I mentioned this magnet to my mom a few years ago, and she seemed bewildered that it had ever found its way onto her fridge. “That must have been a gift,” she guessed. “Probably from someone who didn’t know us very well.” She may well have been correct.

Her dismissal of the magnet’s significance allowed me to set it aside in my mind as well. In the ensuing years, my brothers and I grew up and moved away, and my parents gradually began the slow transition out of the daily grind that caused so many headaches during my youth. They eventually paid off their mortgage, got better control over their physical health, and seemingly were always calling me from some far-off place that they’d previously only seen on calendars.
And finally, a year-and-a-half ago, they married off their last bachelor son, yours truly. Late in the evening, during our dance together to the Beach Boys’ “God Only Knows,” Mom asked if I remembered the magnet.
“Of course I do, Mom.”
She then set about explaining what the magnet meant in context. “I have four boys who are all married to wonderful women. You all call us on Sundays, and none of you feels like you can’t be honest with us. You all grew up to be good people, and we never worry about you anymore. In that regard, your dad and I are more successful than we ever thought we’d be.”
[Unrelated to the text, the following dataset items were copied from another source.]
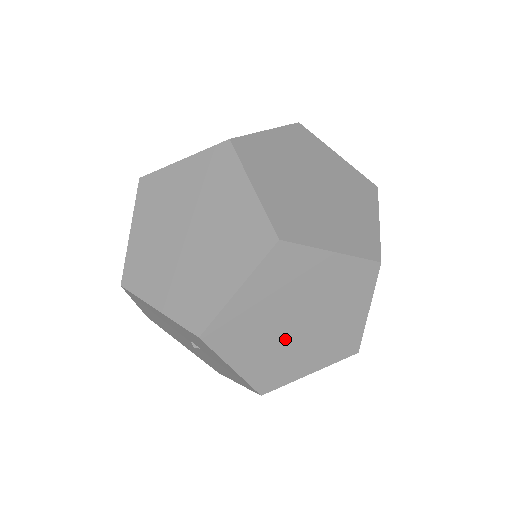
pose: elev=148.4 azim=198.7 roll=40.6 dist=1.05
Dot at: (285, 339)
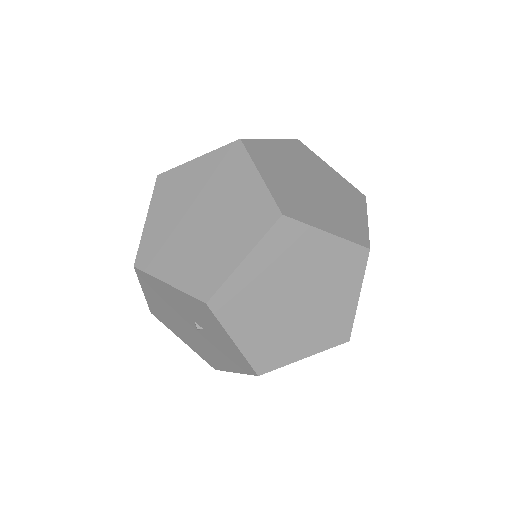
Dot at: (283, 316)
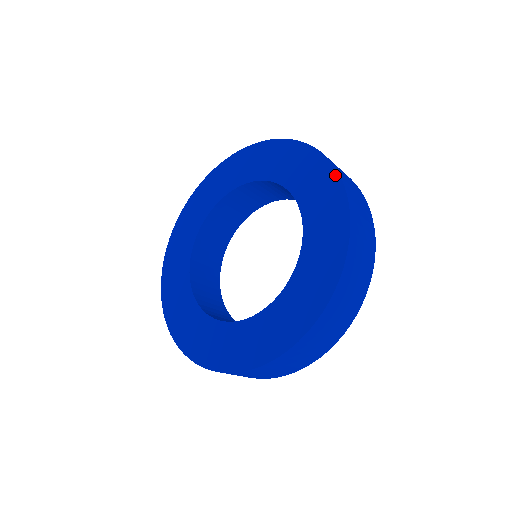
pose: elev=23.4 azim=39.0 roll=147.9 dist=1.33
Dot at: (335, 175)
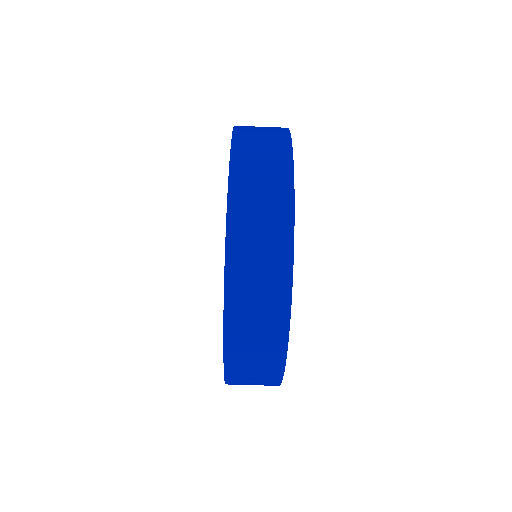
Dot at: occluded
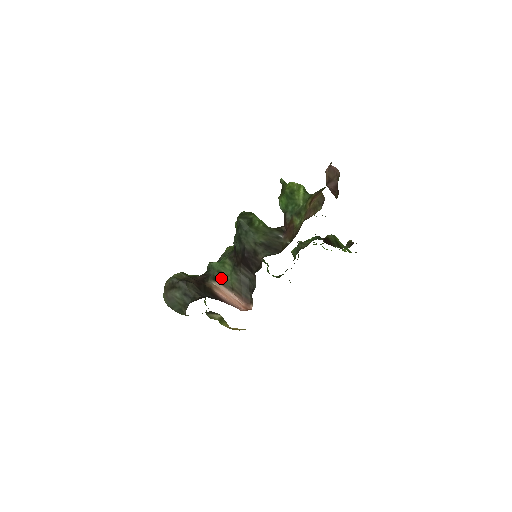
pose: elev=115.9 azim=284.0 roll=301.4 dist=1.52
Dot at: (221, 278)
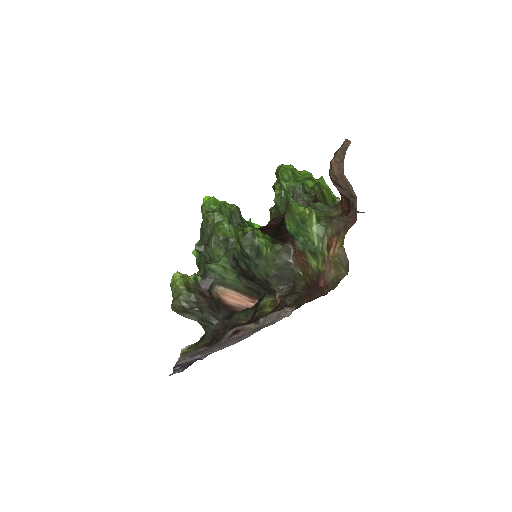
Dot at: (225, 282)
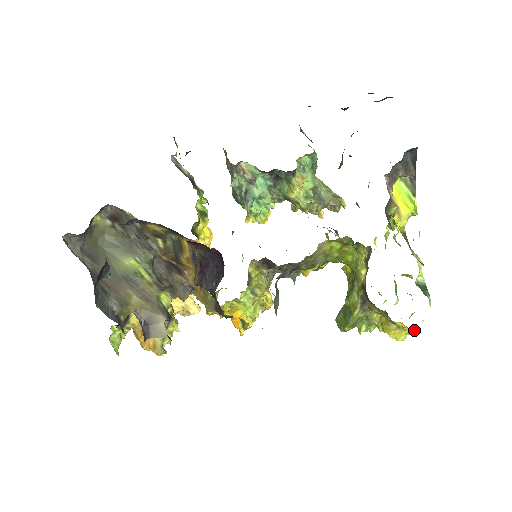
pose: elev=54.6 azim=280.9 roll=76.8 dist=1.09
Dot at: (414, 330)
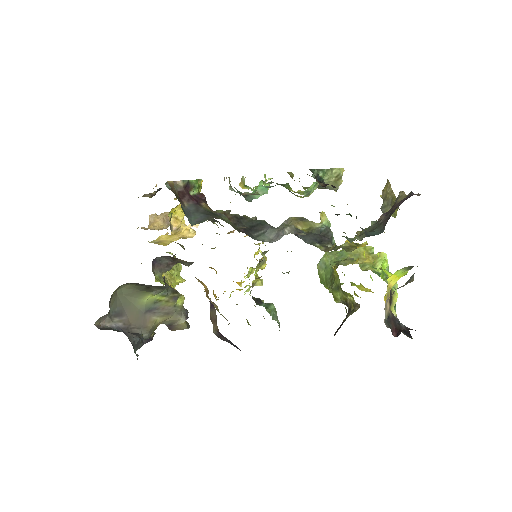
Dot at: occluded
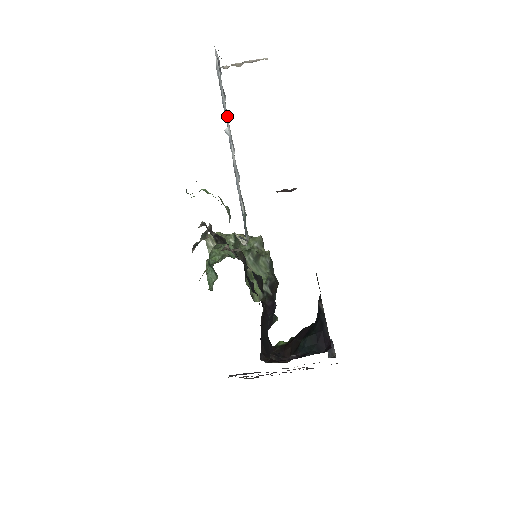
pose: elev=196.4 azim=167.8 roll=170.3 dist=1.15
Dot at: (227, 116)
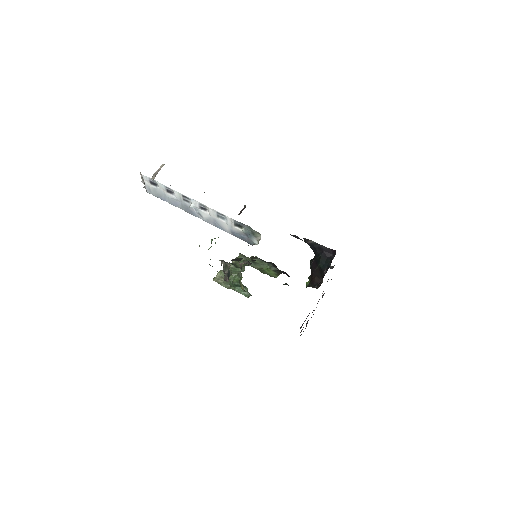
Dot at: (183, 200)
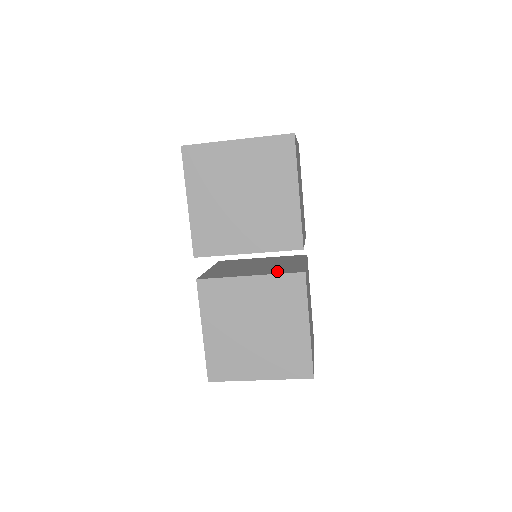
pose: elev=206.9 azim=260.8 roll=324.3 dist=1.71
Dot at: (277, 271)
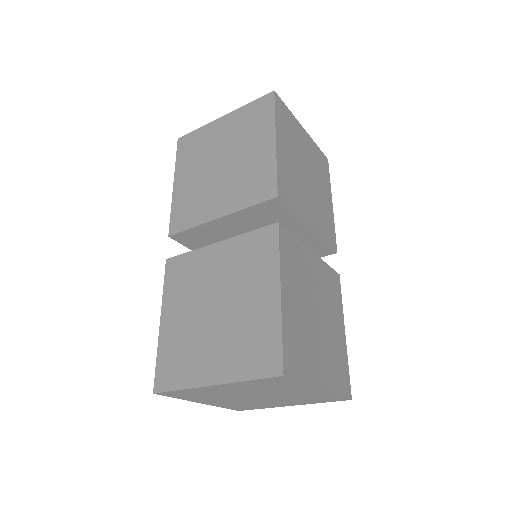
Dot at: occluded
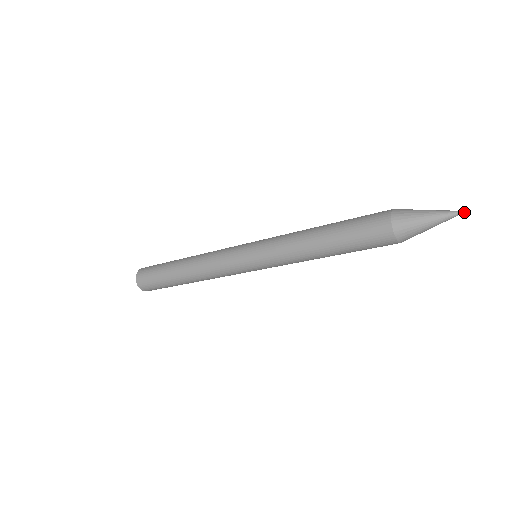
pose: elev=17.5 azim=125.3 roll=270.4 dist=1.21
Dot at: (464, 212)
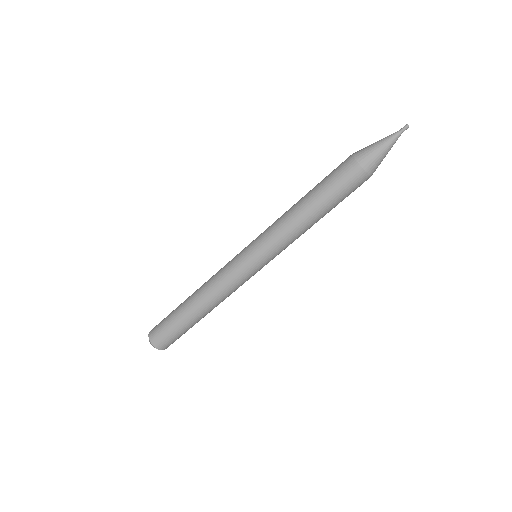
Dot at: (404, 126)
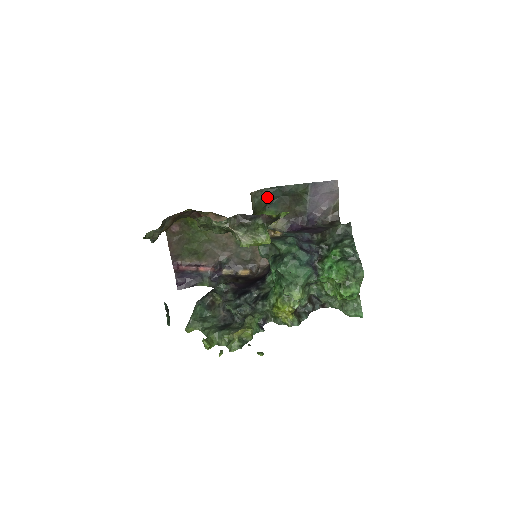
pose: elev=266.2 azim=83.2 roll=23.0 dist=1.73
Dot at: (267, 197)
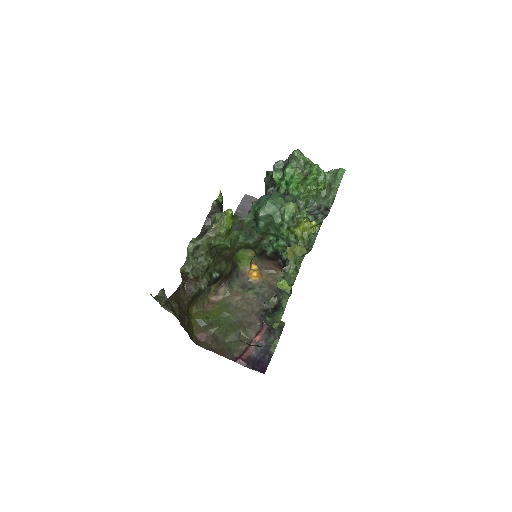
Dot at: occluded
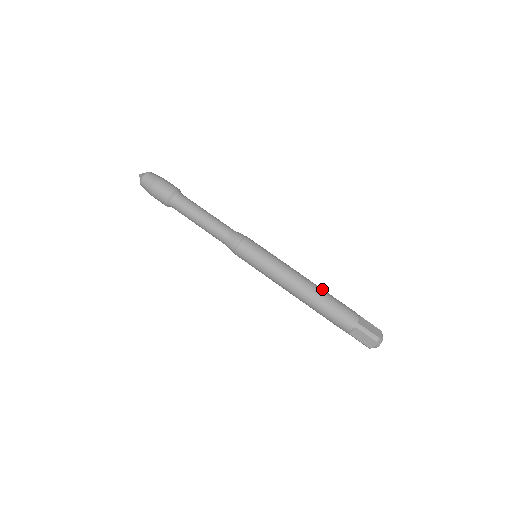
Now that Mom had me box-stepping in a pool of my own tears and mascara, I asked the logical follow-up: what about the “revenge” part?
“Oh, my child” -- I love it when she calls me that -- “the ‘revenge’ is for the people who thought you guys wouldn’t amount to much.” Then she laughed and wiped her eyes. “And there were too many of them to count.”
So, Happy Mother’s Day to all the various moms out there whose personal definition of success never had the first thing to do with themselves. And to my own Mom: check the mail, but don’t shake the package. There’s a familiar magnet in there, it’s porcelain, and it would be a real shame if it had to be replaced again.